Task prompt
For the listing below, give the count of lines containing the string "significant" and nothing else.

Data for this task
● ● ● ● ●

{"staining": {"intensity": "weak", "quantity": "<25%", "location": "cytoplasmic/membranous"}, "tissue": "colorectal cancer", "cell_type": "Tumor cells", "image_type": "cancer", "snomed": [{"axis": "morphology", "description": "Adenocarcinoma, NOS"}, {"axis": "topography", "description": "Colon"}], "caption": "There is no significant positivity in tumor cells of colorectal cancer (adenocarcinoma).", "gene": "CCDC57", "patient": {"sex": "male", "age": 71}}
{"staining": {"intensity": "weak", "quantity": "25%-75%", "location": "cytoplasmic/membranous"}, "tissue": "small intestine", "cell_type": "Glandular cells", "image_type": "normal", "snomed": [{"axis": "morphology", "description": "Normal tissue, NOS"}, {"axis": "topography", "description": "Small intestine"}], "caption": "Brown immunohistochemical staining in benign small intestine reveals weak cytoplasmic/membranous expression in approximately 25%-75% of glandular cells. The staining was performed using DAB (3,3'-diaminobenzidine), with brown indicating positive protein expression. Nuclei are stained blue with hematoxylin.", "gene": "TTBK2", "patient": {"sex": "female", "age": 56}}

● ● ● ● ●

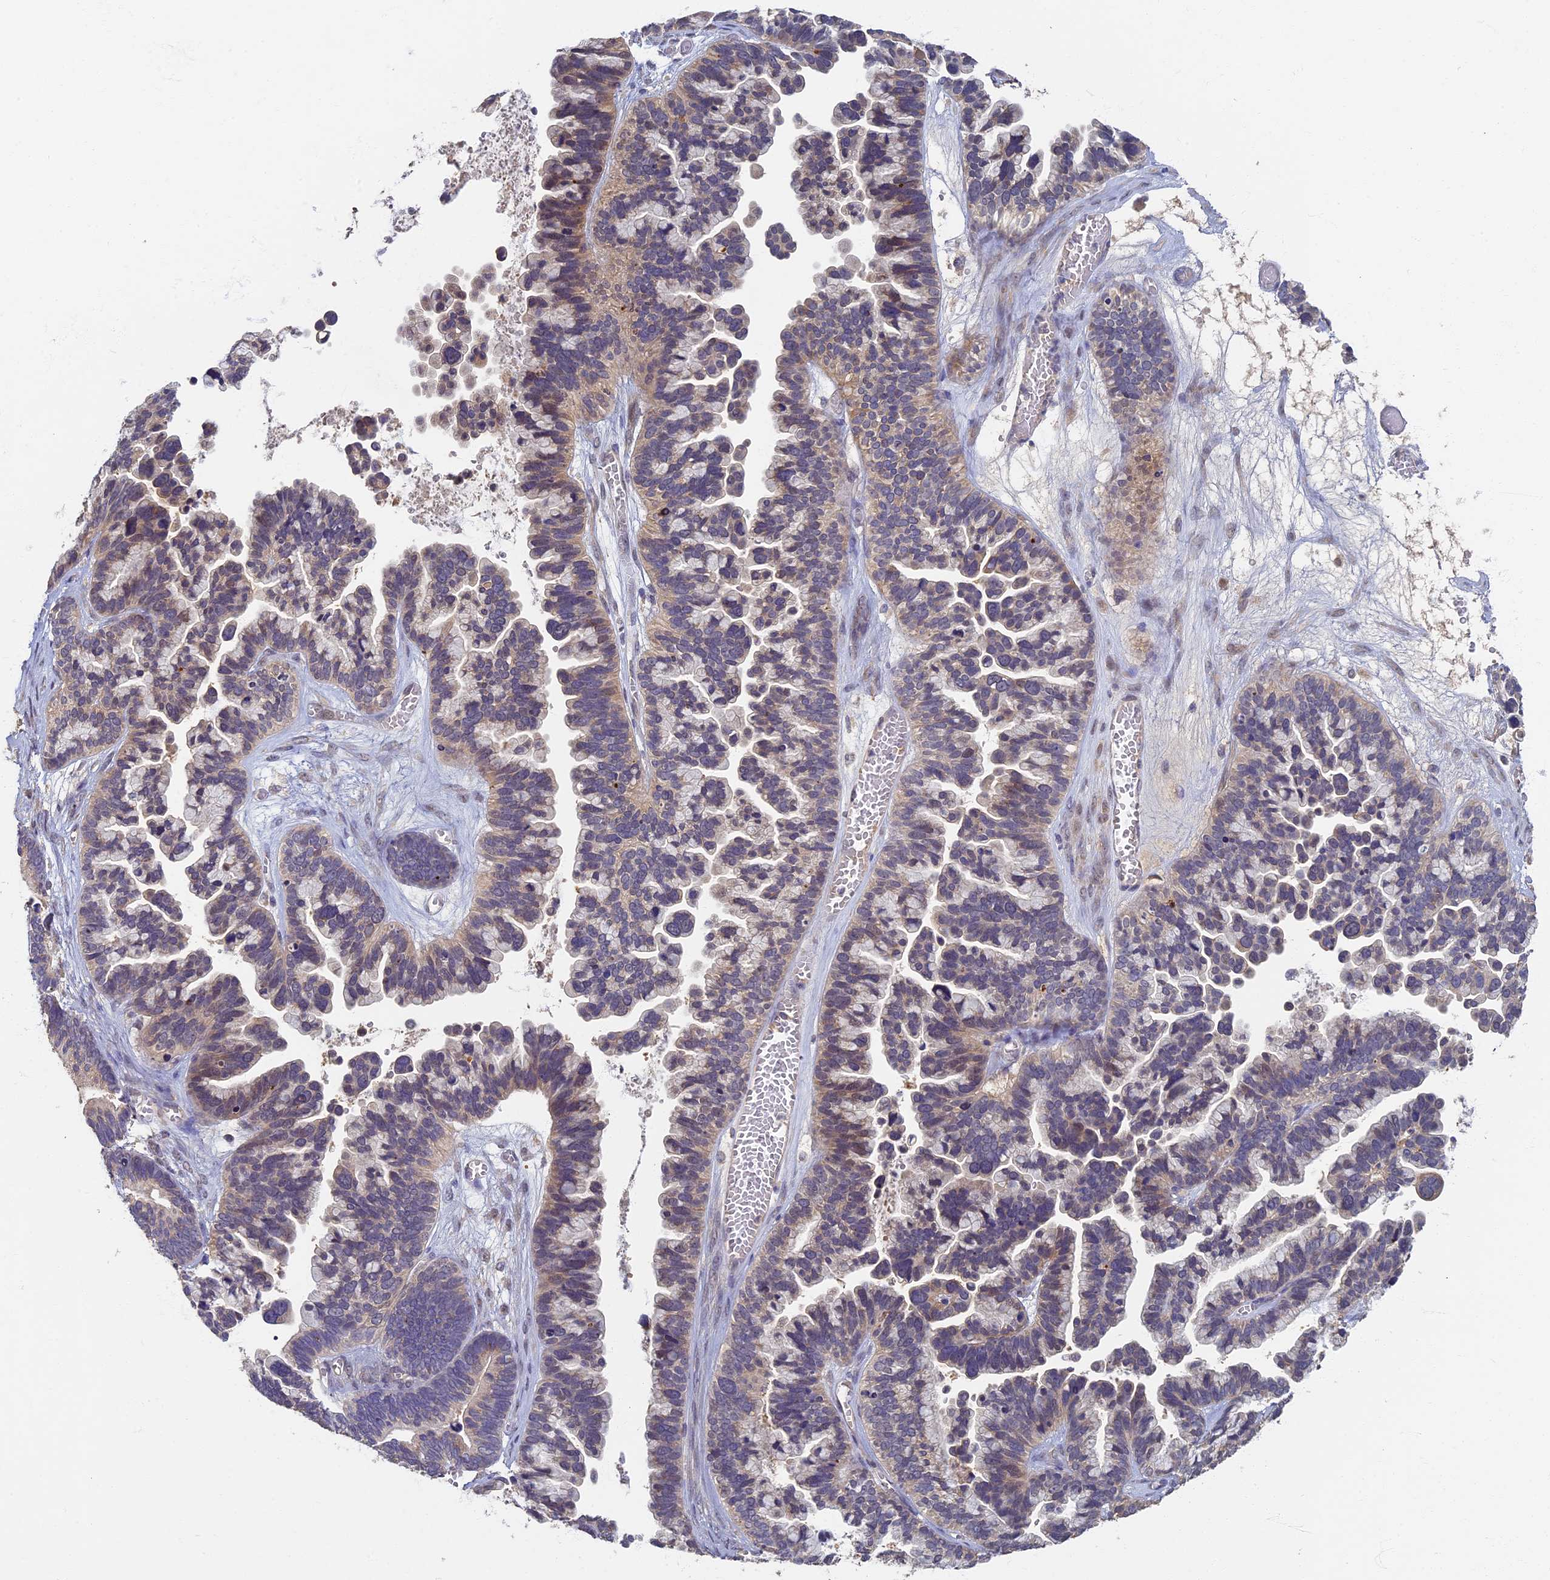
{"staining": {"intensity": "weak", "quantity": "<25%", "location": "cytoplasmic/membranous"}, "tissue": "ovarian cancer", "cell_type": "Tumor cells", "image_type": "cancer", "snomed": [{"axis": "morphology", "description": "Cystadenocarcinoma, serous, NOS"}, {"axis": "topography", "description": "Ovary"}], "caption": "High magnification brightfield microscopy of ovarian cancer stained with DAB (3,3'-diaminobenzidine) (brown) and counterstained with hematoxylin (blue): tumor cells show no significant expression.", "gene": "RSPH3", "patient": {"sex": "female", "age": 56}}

● ● ● ● ●

Written response
2